Keep OPENAI_API_KEY, QDRANT_URL, REDMINE_URL, and REDMINE_API_KEY in the existing .env workflow or in the service manager environment.

For production-style deployment, use /opt/semantic-index for code, /etc/semantic-index.env for service environment, /var/lib/semantic-index for refresh state, and /var/log/semantic-index for refresh logs. Systemd templates live in deploy/semantic-index/.

Embedding Cost Guard

Normal refresh embeds only documents that are new or whose Redmine-derived source_hash changed. Unchanged documents are left alone. Stale indexed documents for refreshed issues are deleted without embedding.

Do not schedule --force-rebuild.
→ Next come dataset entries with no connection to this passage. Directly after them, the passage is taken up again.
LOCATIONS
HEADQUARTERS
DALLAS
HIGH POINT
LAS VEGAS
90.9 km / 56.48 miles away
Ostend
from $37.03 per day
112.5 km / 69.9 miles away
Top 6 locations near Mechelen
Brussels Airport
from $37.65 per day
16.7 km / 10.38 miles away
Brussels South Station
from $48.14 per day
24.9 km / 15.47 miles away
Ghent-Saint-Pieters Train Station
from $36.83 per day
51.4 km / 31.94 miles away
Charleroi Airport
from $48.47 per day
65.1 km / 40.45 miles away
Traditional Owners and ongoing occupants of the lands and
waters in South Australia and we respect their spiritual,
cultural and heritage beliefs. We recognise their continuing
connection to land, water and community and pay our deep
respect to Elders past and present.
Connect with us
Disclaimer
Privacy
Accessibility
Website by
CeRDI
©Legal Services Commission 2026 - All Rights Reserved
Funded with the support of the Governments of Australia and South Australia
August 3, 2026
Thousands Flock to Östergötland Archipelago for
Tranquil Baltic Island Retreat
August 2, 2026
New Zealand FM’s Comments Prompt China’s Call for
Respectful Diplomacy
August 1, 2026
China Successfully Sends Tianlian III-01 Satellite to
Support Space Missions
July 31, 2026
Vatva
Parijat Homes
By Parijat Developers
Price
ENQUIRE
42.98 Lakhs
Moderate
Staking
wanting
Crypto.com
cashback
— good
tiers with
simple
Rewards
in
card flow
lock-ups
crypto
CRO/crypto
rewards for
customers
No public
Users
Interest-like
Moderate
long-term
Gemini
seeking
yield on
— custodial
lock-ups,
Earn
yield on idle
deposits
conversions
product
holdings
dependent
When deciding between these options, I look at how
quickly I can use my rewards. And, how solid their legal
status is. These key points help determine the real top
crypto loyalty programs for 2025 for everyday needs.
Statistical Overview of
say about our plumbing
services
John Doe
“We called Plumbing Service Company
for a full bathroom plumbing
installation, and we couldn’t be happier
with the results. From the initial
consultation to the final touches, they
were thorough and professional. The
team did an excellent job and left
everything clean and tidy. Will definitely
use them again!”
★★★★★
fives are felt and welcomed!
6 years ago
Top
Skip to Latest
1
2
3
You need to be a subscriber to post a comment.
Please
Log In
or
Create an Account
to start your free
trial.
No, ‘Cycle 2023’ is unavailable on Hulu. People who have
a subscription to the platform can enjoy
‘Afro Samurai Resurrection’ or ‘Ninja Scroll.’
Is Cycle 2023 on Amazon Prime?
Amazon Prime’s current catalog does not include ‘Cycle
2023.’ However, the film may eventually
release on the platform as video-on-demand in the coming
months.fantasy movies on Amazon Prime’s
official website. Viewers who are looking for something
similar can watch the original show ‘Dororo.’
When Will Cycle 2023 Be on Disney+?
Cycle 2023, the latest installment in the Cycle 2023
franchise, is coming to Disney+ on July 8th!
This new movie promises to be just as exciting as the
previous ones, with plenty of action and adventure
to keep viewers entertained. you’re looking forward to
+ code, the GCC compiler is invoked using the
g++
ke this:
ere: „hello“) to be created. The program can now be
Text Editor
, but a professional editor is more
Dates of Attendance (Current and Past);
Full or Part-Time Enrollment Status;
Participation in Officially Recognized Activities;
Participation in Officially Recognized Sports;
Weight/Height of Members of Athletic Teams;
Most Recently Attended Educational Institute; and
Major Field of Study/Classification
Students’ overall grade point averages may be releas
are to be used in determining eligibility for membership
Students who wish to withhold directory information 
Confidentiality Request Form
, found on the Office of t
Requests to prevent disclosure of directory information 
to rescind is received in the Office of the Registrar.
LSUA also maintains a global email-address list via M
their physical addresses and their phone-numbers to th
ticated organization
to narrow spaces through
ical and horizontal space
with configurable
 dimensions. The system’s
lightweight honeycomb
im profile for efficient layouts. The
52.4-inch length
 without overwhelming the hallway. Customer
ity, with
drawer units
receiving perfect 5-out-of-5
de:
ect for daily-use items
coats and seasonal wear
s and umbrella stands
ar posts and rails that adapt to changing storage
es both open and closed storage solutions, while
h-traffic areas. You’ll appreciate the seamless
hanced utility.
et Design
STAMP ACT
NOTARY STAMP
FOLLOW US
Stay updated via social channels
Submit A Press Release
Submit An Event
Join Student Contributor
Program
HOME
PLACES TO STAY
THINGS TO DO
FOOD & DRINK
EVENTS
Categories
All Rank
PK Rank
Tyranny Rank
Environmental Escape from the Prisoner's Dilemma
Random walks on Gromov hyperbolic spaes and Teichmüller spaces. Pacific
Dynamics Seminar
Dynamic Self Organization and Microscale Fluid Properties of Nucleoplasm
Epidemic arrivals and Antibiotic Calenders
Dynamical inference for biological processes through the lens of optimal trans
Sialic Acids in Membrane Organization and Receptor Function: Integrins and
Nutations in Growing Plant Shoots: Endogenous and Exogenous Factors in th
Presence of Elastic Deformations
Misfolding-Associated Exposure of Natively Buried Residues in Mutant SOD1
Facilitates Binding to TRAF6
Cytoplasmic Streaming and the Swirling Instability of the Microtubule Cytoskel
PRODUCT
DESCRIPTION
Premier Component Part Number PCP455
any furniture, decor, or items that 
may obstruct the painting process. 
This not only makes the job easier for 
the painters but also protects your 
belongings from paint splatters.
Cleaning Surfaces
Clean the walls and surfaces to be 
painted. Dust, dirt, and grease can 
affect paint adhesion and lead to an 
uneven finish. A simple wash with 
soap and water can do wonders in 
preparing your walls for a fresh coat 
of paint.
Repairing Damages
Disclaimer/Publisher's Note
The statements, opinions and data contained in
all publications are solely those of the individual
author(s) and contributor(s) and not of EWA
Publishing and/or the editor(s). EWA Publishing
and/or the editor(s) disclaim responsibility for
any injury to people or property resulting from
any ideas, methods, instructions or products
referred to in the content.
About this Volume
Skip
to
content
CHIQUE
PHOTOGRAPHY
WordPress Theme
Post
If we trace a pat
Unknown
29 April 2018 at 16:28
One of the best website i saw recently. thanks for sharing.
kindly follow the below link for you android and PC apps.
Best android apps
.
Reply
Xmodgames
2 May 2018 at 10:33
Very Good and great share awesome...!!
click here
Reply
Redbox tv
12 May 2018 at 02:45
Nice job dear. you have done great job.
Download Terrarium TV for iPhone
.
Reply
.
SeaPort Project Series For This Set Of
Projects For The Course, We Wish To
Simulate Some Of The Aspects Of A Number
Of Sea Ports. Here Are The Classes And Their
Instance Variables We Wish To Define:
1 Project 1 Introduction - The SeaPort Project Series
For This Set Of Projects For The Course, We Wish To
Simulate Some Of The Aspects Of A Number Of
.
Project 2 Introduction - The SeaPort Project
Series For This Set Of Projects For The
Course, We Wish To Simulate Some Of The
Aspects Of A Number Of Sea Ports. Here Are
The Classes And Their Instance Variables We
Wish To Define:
Use it only as a manual maintenance action when intentionally re-embedding unchanged documents.

Cron Shape

A later cron entry can call the same wrapper:

*/30 * * * * cd /home/iadnah/redmine && semantic_index/refresh.sh --apply

Before adding a real schedule, run the wrapper manually and confirm the log shows expected embedded_documents, unchanged_documents, and skipped_issues counts.

For a quick wrapper smoke check, reduce the project limits:

SEMANTIC_INDEX_PROJECT_LIMITS='customer-service=5' semantic_index/refresh.sh

After refresh state exists, routine dry-runs should show old issues as skipped_issues without matching detail_fetched_issues. That indicates the refresh is avoiding unnecessary Redmine detail requests before it reaches the embedding cost guard.